Not all of the these programs are installed on the amazon cloud, but they are freely available, so you can install them where you need them.

#############################################################################################
##                               DO NOT RUN THIS                                          ##
#############################################################################################

prokka --outdir INF3_PROKKA --prefix INF3 --metagenome --cpus 6 --coverage 0.5 assembly.fasta

anvi-script-process-genbank -i INF3_PROKKA/INF3.gbf -O INF3 \
                            --annotation-source prodigal \
                            --annotation-version v2.6.3

anvi-gen-contigs-database -f INF3-contigs.fa --external-gene-calls INF3-external-gene-calls.txt \
                          -o hifi_contigs.db -n Influent-HiFi -T 6 \
                          --ignore-internal-stop-codons

anvi-import-functions -c hifi_contigs.db  -i INF3-external-functions.txt
anvi-run-hmms -c hifi_contigs.db -T 6
anvi-run-ncbi-cogs -c hifi_contigs.db -T 6
anvi-run-scg-taxonomy -c hifi_contigs.db -T 6
anvi-get-sequences-for-gene-calls -o gene-calls.fa -c hifi_contigs.db
centrifuge -f -x PATH/TO/CENTRIFUGE_DB gene-calls.fa -S centrifuge_hits.tsv
anvi-import-taxonomy-for-genes -c hifi_contigs.db -i centrifuge_report.tsv centrifuge_hits.tsv -p centrifuge

blastn -query gene-calls.fa -subject PATH/TO/resfinder.fasta -outfmt 6 -evalue 1e-20 -out resfinder.out -max_target_seqs 1
printf "gene_callers_id\tsource\taccession\tfunction\te_value\n" > resfinder_functions.txt
awk '{print $1"\tResfinder\t\t"$2"\t"$11}' resfinder.out >> resfinder_functions.txt  
anvi-import-functions -c hifi_contigs.db -i resfinder_functions.txt

blastn -query gene-calls.fa -subject PATH/TO/intI1.fasta -outfmt 6 -evalue 1e-20 -out integrons.out -max_target_seqs 1
printf "gene_callers_id\tsource\taccession\tfunction\te_value\n" > integron_functions.txt
awk '{print $1"\tintegron\t\t"$2"\t"$11}' integrons.out >> integron_functions.txt  
anvi-import-functions -c hifi_contigs.db -i integron_functions.txt  

The rest of the anvi'o pipeline was done in similar way as with the short-reads (minimap2 instead of Bowtie2).
The final files can be found from ~/Share/HIFI_ANVIO. Copy the whole folder to your own course folder.
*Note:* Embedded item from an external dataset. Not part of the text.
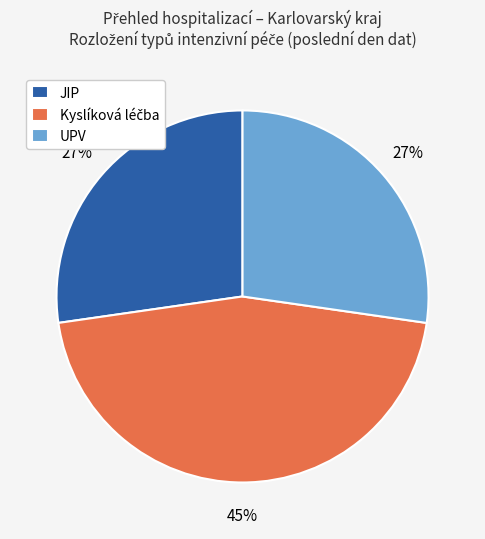

Is it true that JIP is 27% of the pie?

True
cd ~/Physalia_EnvMetagenomics_2022
cp -r ~/Share/HIFI_ANVIO/ ./
cd HIFI_ANVIO

Then launch the interacive interface for some more manual binning. All steps are exactly the same as with the long-reads.

conda activate anvio7_env
anvi-interactive  -c hifi_contigs.db -p SAMPLES-MERGED/PROFILE.db --server-only -P $PORT

ARG annotation and visualisation of the flanking regions

As you might have realised, there are already ARG annotations in the contigs database. So we can just use the search function to search for few example genes. Few ARGs found from multiple contexts are: blaOXA-491, tet(39), ermB and two that are found next to each other, msr(E) and mph(E).
Explore the genetic context of these genes in the interactive view of anvi'o by inspecting the splits containing the genes of interest.
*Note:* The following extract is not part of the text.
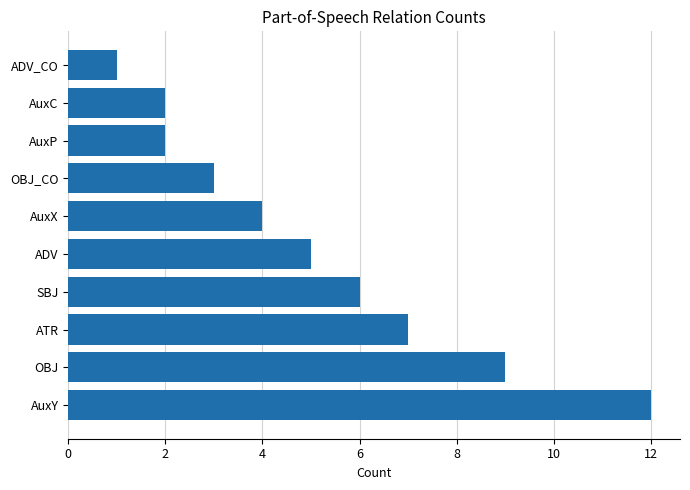

What is the sum of all values?

51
We can also extract these regions from the contigs database with anvi-export-locus base on the ARG annotation.

conda activate anvio7_env
cd ~/Physalia_EnvMetagenomics_2022/HIFI_ANVIO
mkdir oxa-491
anvi-export-locus -c hifi_contigs.db --num-genes 5,5 --search-term "oxa-491" -O oxa_491 -o oxa-491

This will give us each context in a separate fasta file. We will then use prokka to annotate these contigs before visualizing them.
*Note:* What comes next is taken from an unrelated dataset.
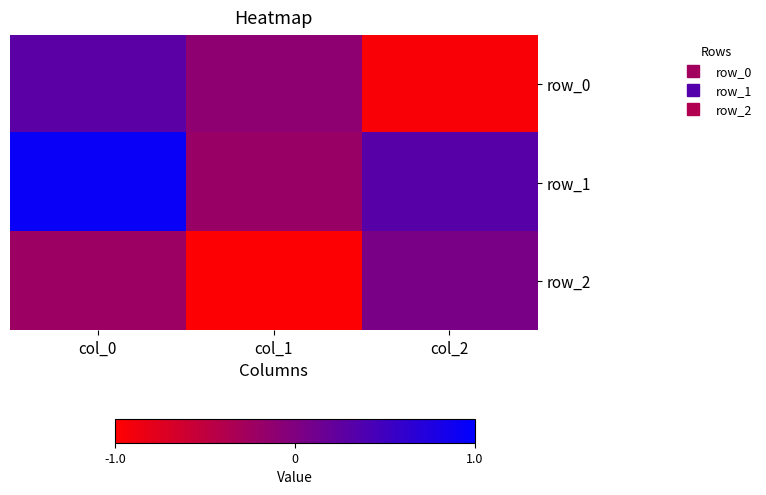

What is the minimum value for row_0?

-1.0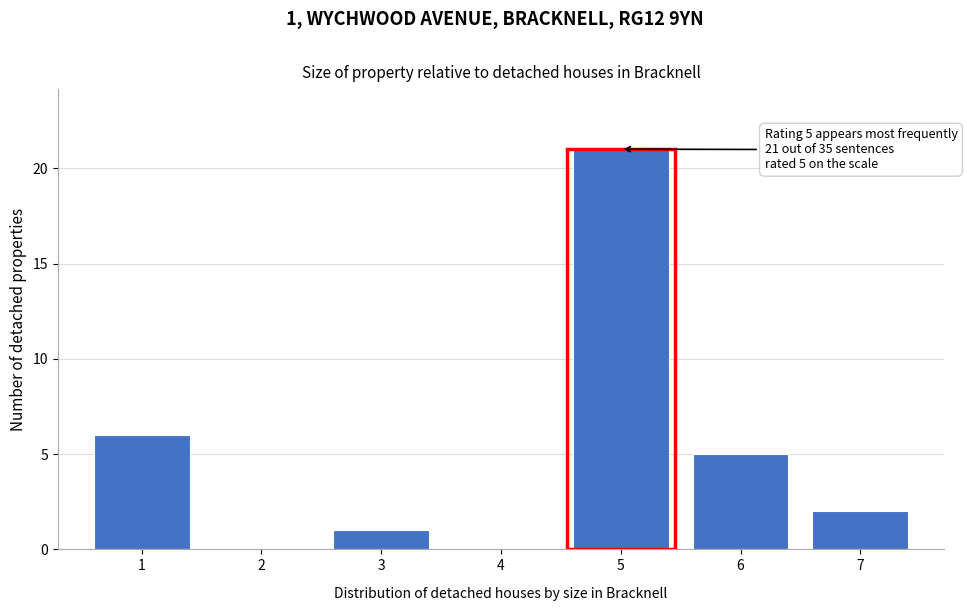

Which range on the x-axis has the tallest bar?

4.5 to 5.5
conda activate annotation_env
cd oxa-491

for file in *.fa
do
    prokka $file -o ${file%.fa}_PROKKA --prefix ${file%.fa} --cpus 4
done

And visualise the contigs with clinker.
When clinker is ready, get the resulting .html file using e.g. FileZilla.

clinker *_PROKKA/*.gbk -o clinker -p clinker.html

Then you can re-run the above steps for some other ARG, starting from the grep part.